The spat began after France approached the firm about potentially taking over a struggling Goodyear tire factory in the northern city of Amiens.

Maurice ‘Morry’ Taylor Jr.’s reaction was short and simple: “How stupid do you think we are?” he asked French Minister for Industrial Renewal, Arnaud Montebourg, in a letter published by French business daily Les Echos.

“I have visited that factory a couple of times. The French workforce gets paid high wages but only works for three hours,” he wrote.

The businessman, whose negotiating style has earned him the nickname ‘The Grizz,” didn’t stop there. He elaborated on every detail of why he holds such a low regard for French workers.

“They get one hour for breaks and lunch, they talk for three and they work for three. I told this to the French union workers to their faces. They told me that’s the French way!,” he wrote.

And so, Montebourg’s proposition was not-so-politely rejected. It’s bad news for the plant, whose poor sales in 2011 led to a loss of 61 million euros.  

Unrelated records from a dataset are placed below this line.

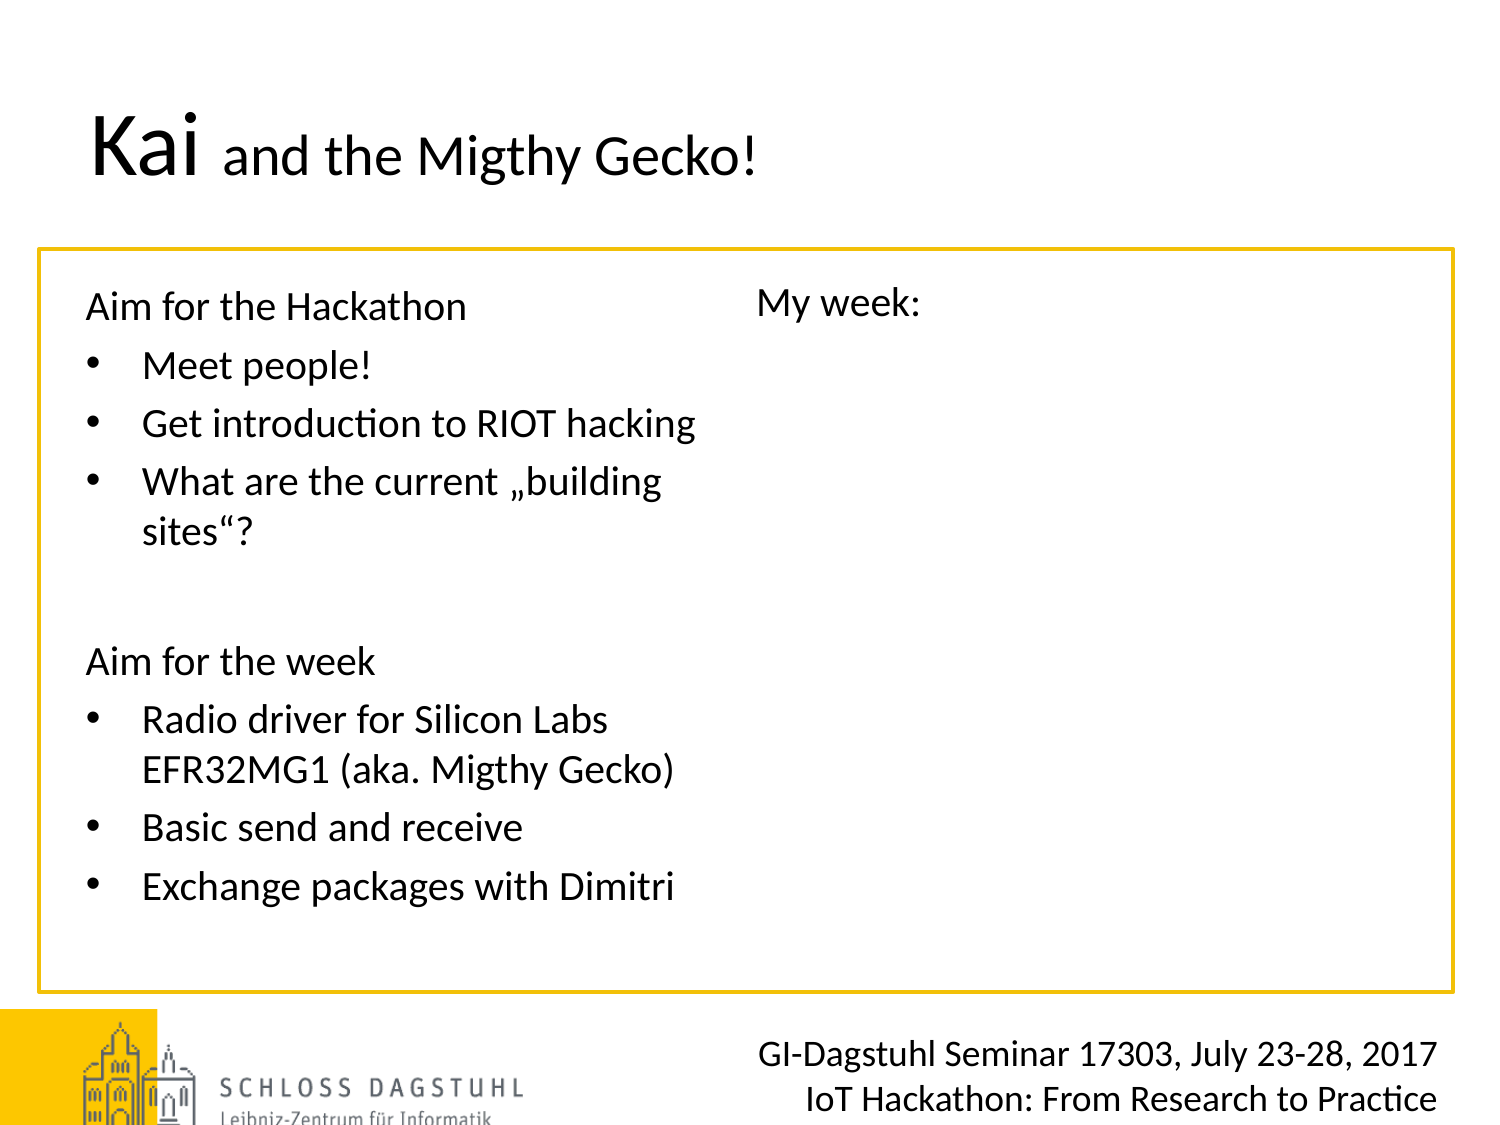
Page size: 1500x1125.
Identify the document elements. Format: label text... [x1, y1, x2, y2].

picture [0, 1009, 523, 1125]
text_box GI-Dagstuhl Seminar 17303, July 23-28, 2017 IoT Hackathon: From Research to Practice [559, 1021, 1454, 1125]
text_box Aim for the week Radio driver for Silicon Labs EFR32MG1 (aka. Migthy Gecko) Basic send and receive Exchange packages with Dimitri [70, 625, 752, 969]
text_box Aim for the Hackathon Meet people! Get introduction to RIOT hacking What are the current „building sites“? [70, 271, 752, 615]
text_box My week: [741, 266, 1424, 809]
title Kai and the Migthy Gecko! [75, 45, 856, 233]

The blunt dialogue comes after Goodyear announced at the end of January that it was definitively closing the plant, which employs 1,250 workers.

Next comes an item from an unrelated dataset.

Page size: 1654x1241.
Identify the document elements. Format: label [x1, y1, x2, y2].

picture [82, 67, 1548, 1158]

But despite the news, it appears Taylor has little to no sympathy for the soon to be out-of-work employees.

“You can keep your so-called workers. Titan has no interest in the Amiens North factory,” he wrote.

There was, however, a time when Titan expressed interest in the plant. In 2012, the company approached Goodyear to discuss a possible takeover – but negotiations were blocked by the Communist-backed CGT union.

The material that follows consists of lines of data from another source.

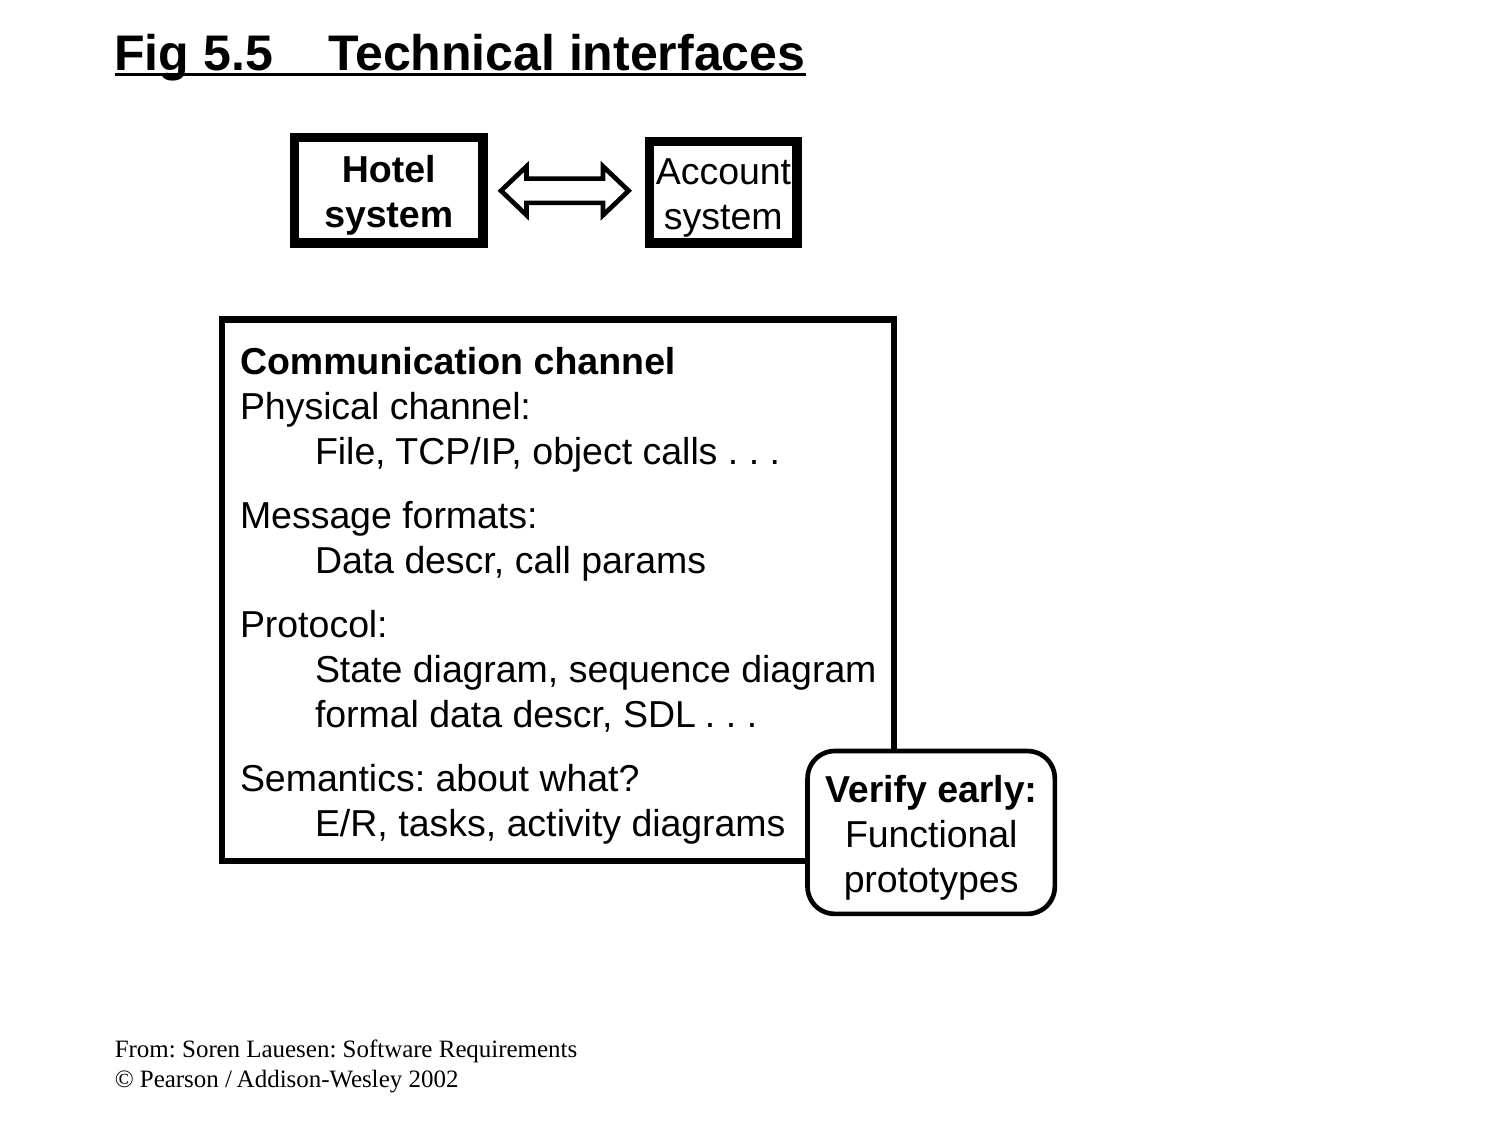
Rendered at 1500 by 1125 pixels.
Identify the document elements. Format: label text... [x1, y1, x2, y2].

text_box Fig 5.5 Technical interfaces [99, 12, 1085, 88]
text_box Communication channel Physical channel: File, TCP/IP, object calls . . . Message formats: Data descr, call params Protocol: State diagram, sequence diagram formal data descr, SDL . . . Semantics: about what? E/R, tasks, activity diagrams [222, 319, 895, 862]
text_box Hotel system [294, 137, 484, 243]
text_box Account system [649, 141, 797, 244]
text_box Verify early: Functional prototypes [807, 751, 1055, 914]
text_box From: Soren Lauesen: Software Requirements © Pearson / Addison-Wesley 2002 [99, 1024, 875, 1100]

Reminiscing about the previous union complications, Taylor made sure to include said union members in his letter.

“Titan is the one with the money and the talent to produce tires. What does the crazy union have? It has the French government," he wrote.

Meanwhile, Montebourg – who is employed by the French government – refrained from immediate comment but promised a reply.

“Don’t worry, there will be a response,” he said in a statement. “It’s better written down.”

Union leaders have been less cautious with their words. CGT official Mickael Wamen said Taylor belonged more “in an asylum” than the boardroom of a multinational company.

It’s not the first time Montebourg has attempted to salvage France’s ailing industrial sites. Last year, he launched verbal attacks on firms seeking to shut down factories, prompting international mockery.

But Montebourg’s previous efforts have fallen short in the eyes of Taylor, who thinks the French minister could do more to deal with troublesome unions and face up to Asian competition.

“You are a politician so you don’t want to rock the boat. The Chinese are shipping tires into France, really all over Europe, and yet you do nothing,” he wrote.

He then went a step further, making the point of Asian competition a bit more personal.

“Titan is going to buy a Chinese tire company or an Indian one, pay less than one euro per hour wage and ship all the tires that France needs,” he wrote. 

Economists blame France’s rigid hiring and firing laws for the industrial decline, which has dented exports. Many have also pointed the finger at the country’s 35-hour work week.